— PAGE —
It actually can and has happened before, I've seen it in the flesh twice and heard about it a few times also. Not all were isolated to GM's...


----------



## scottL (Dec 7, 2002)

Come on'..... I'm not sure which of these applies the best ? Show me the letter to GM ... BWAhahahahahaha


----------



## procut1 (Jan 21, 2004)

owww my eyes


----------



## KATTRANSPORT (Nov 8, 2007)

procut1;491319 said:


> owww my eyes


My thoughts exactly. Other then that Typical GM JUNK


----------



## mike33087 (Feb 9, 2005)

what dealer did he end up going to, to have it fixed


----------



## heather lawn spray (Mar 11, 2003)

Mark Oomkes;489623 said:


> GMC's come with 2 transmissions now? Hot dang, I'm selling my Furds and buying GMC's so when my first tranny grenades I'll just use the auxiliary.
> 
> Did they check the muffler bearings while it was in too?
> 
> How about the blinker fluid?


Hey Mark 
Where is the reservoir for the blinker fluid? I've never topped mine off in the '96 since we got it


----------



## LwnmwrMan22 (Jan 20, 2005)

My dad had this happen on a Dodge Dakota, about the early 90's???

He put it in 4 wheel drive and it just lurched and bounced everywhere, wouldn't move.

Took it to the dealer and they had put a different (not the same, you want the same) gear ratio in the front end as the back end.

Front end had something like 4.10 or 3.73, the back end had 3.50, or whatever Dodge was putting in Dakota's then the early 90s.

Anyways, so when you actually got everything to line up right, and could put it IN 4 wheel drive, then obviously the front end was moving slower than the backend.

— SUPPLIED DATA —
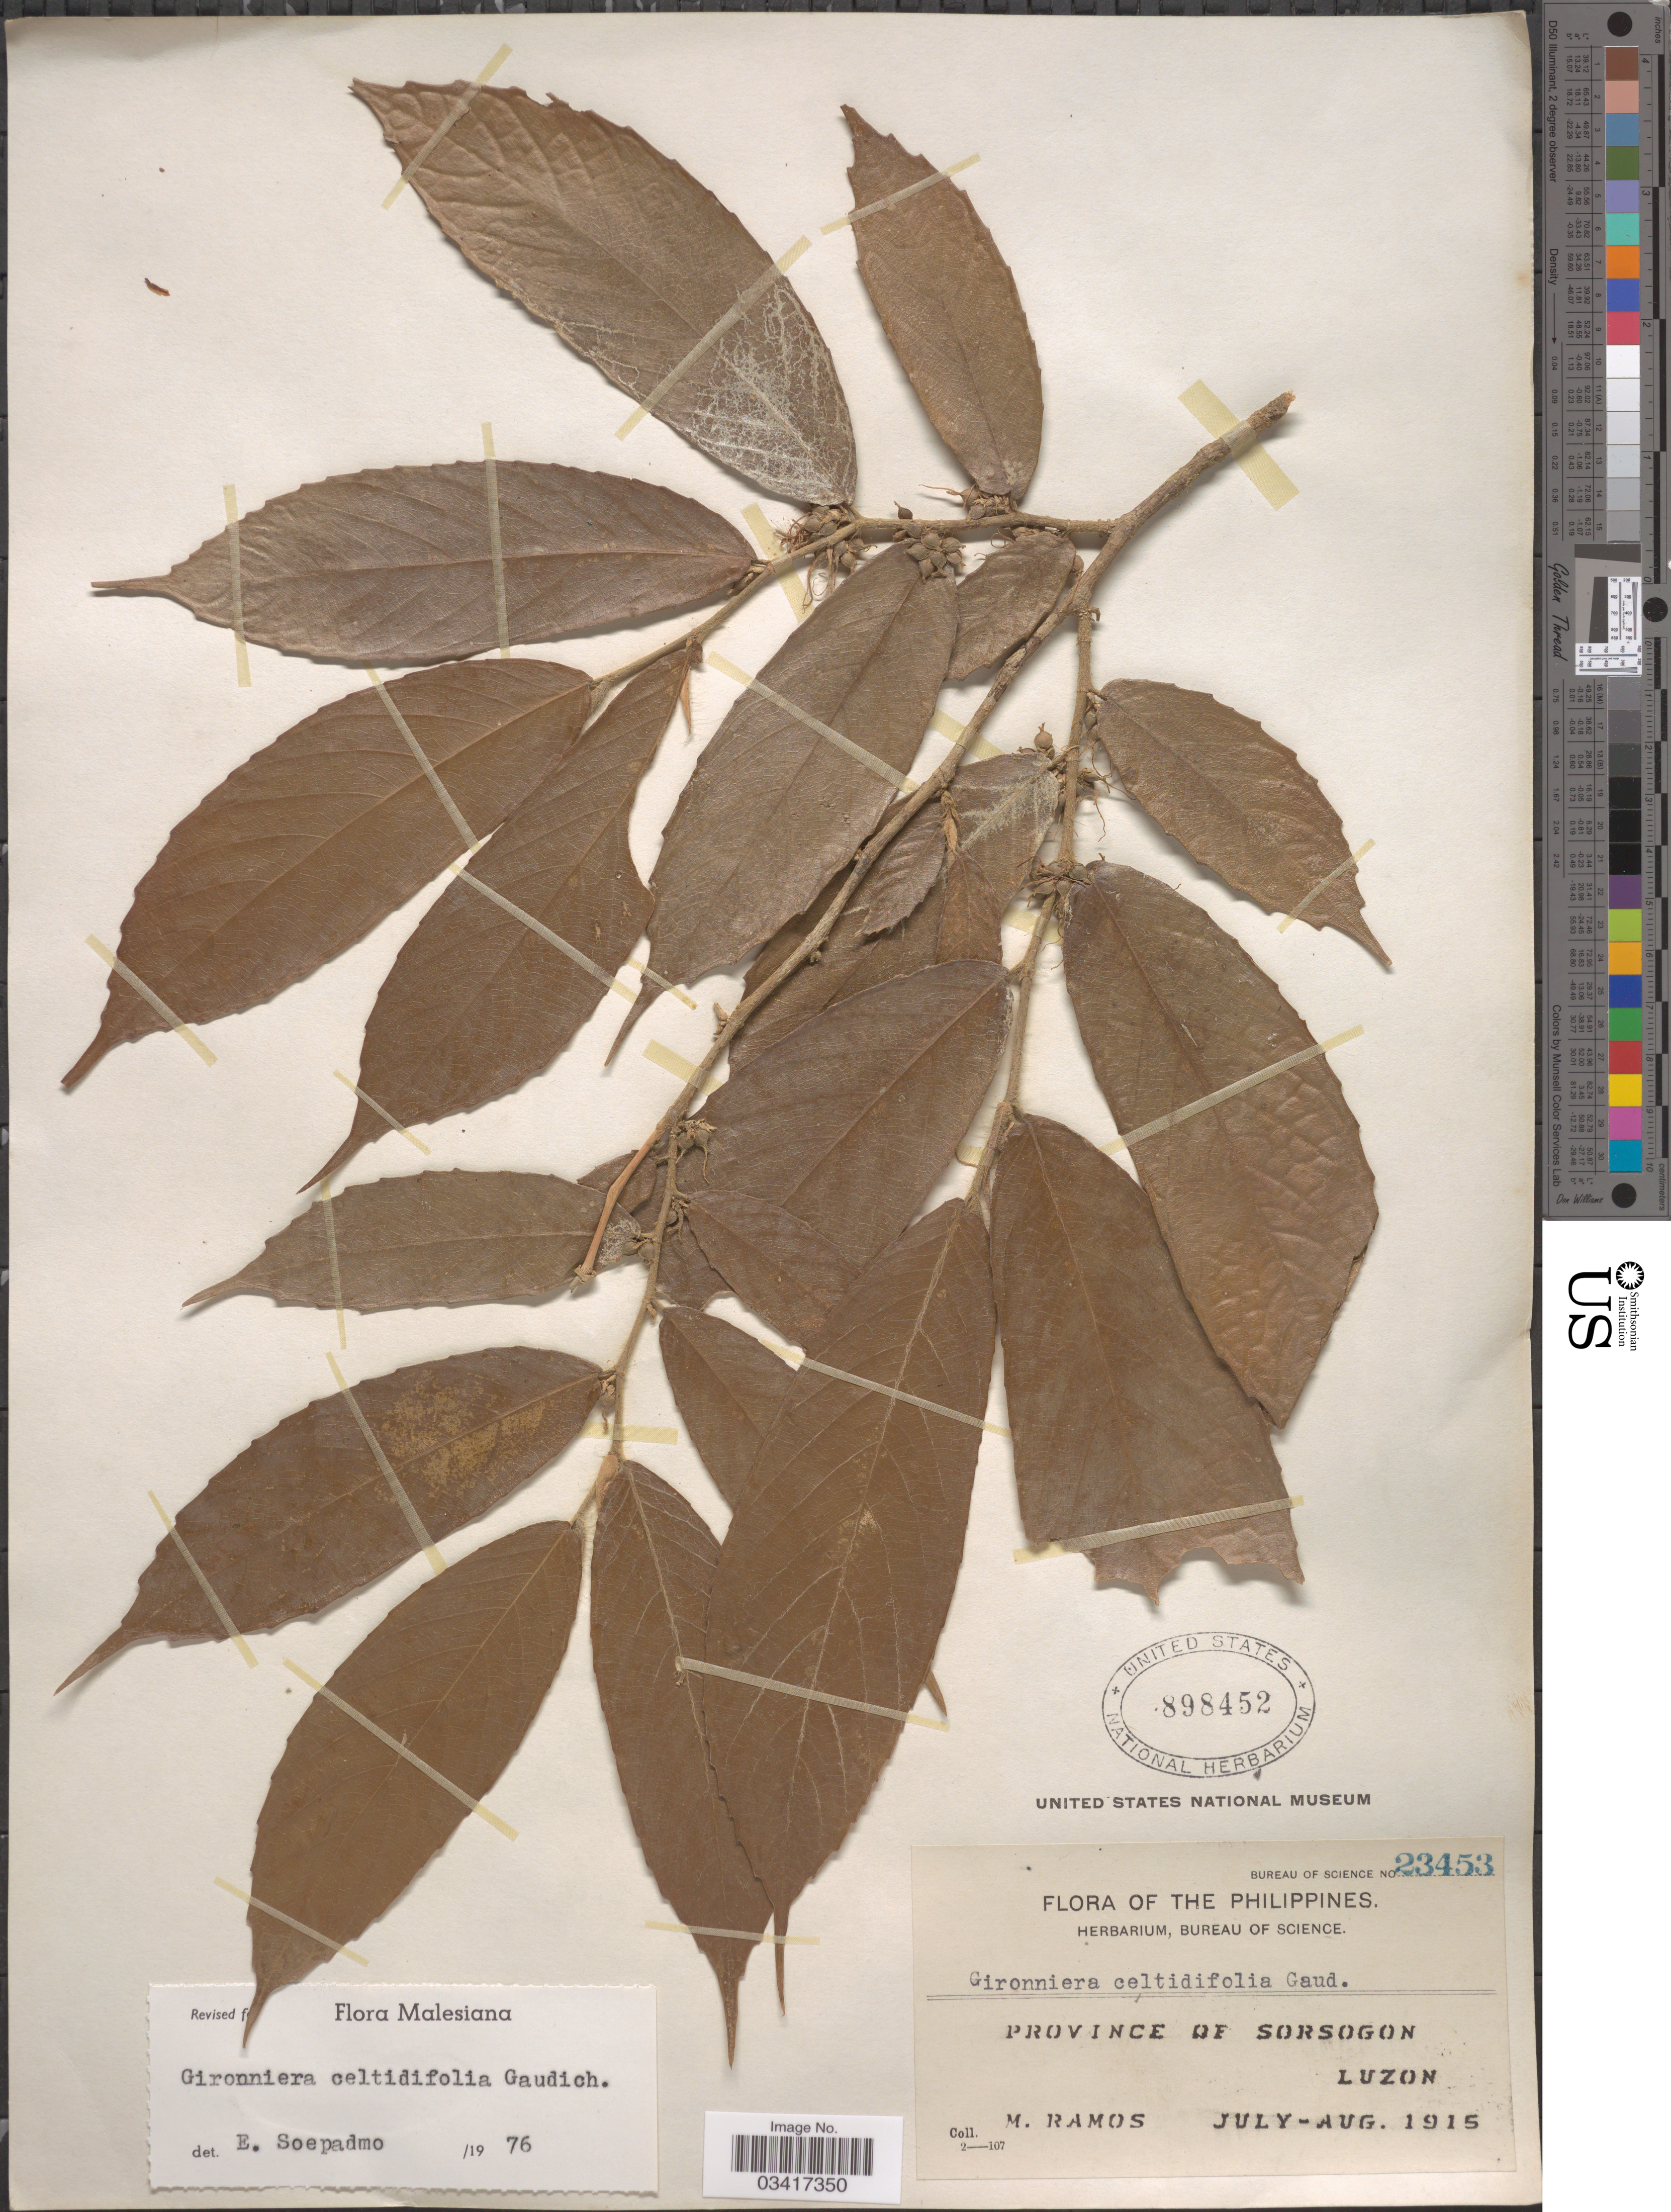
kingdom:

— OBJECTIVE —
Retype the passage in the truck forum thread from "Front end had" to "than the backend.".

— SOLUTION FOR THIS EXERCISE —
Front end had something like 4.10 or 3.73, the back end had 3.50, or whatever Dodge was putting in Dakota's then the early 90s.

Anyways, so when you actually got everything to line up right, and could put it IN 4 wheel drive, then obviously the front end was moving slower than the backend.